▶ **Task goal**
Locate each line of the listing that contains the string "بنسبة", and copy those lines.
** Opening Source data block **
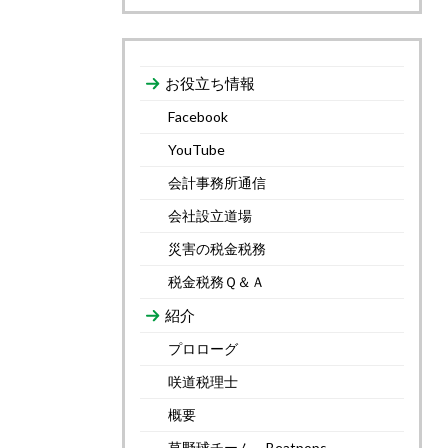
お役立ち情報
Facebook
YouTube
会計事務所通信
会社設立道場
災害の税金税務
税金税務Ｑ＆Ａ
紹介
プロローグ
咲道税理士
概要
草野球チーム Beatpops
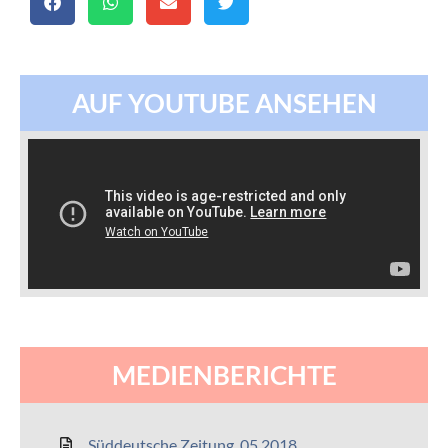
AUF YOUTUBE ANSEHEN
MEDIENBERICHTE
Süddeutsche Zeitung, 05.2018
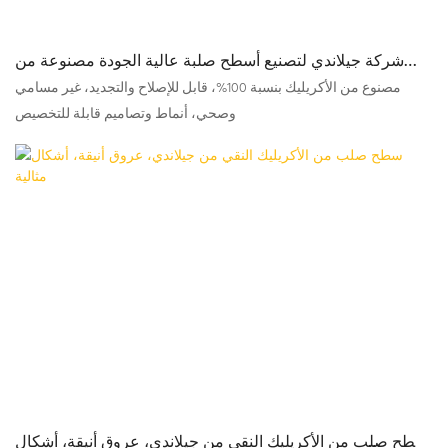
شركة جيلاندي لتصنيع أسطح صلبة عالية الجودة مصنوعة من
الأكريليك بنسبة 100%
مصنوع من الأكريليك بنسبة 100%، قابل للإصلاح والتجديد، غير مسامي
وصحي، أنماط وتصاميم قابلة للتخصيص
سطح صلب من الأكريليك النقي من جيلاندي، عروق أنيقة، أشكال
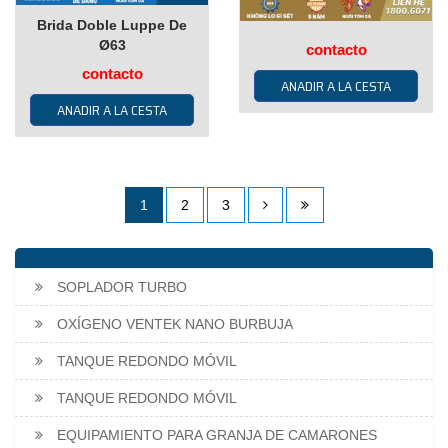
Brida Doble Luppe De
Ø63
contacto
contacto
ANADIR A LA CESTA
ANADIR A LA CESTA
1
2
3
SOPLADOR TURBO
OXÍGENO VENTEK NANO BURBUJA
TANQUE REDONDO MÓVIL
TANQUE REDONDO MÓVIL
EQUIPAMIENTO PARA GRANJA DE CAMARONES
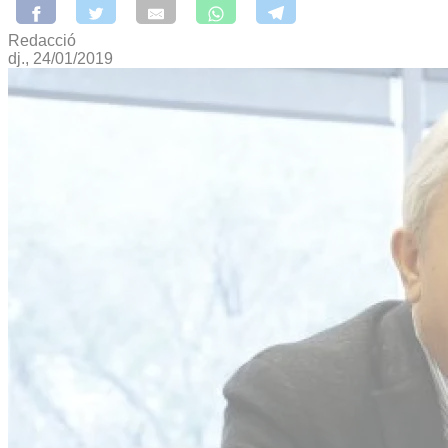
Redacció
dj., 24/01/2019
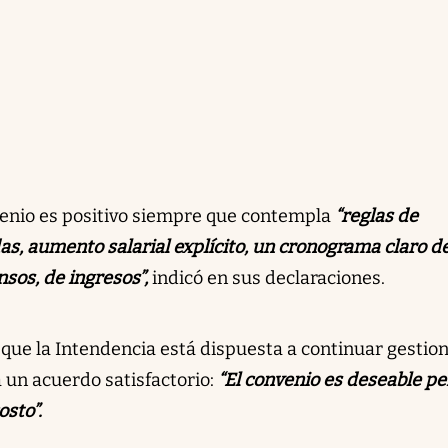
nvenio es positivo siempre que contempla
“reglas de
as, aumento salarial explícito, un cronograma claro d
sos, de ingresos”,
indicó en sus declaraciones.
 que la Intendencia está dispuesta a continuar gesti
a un acuerdo satisfactorio:
“El convenio es deseable pe
sto”.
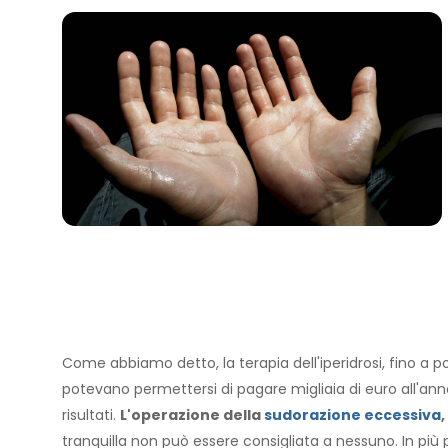
Come abbiamo detto, la terapia dell'iperidrosi, fino a p
potevano permettersi di pagare migliaia di euro all'an
risultati.
L'operazione della
sudorazione eccessiva
,
tranquilla non può essere consigliata a nessuno. In più por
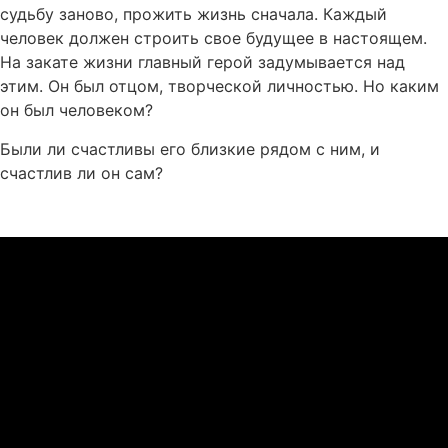
судьбу заново, прожить жизнь сначала. Каждый
человек должен строить свое будущее в настоящем.
На закате жизни главный герой задумывается над
этим. Он был отцом, творческой личностью. Но каким
он был человеком?
Были ли счастливы его близкие рядом с ним, и
счастлив ли он сам?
** Closing Source data block **
▶ **Task result**
الأكريليك بنسبة 100%
مصنوع من الأكريليك بنسبة 100%، قابل للإصلاح والتجديد، غير مسامي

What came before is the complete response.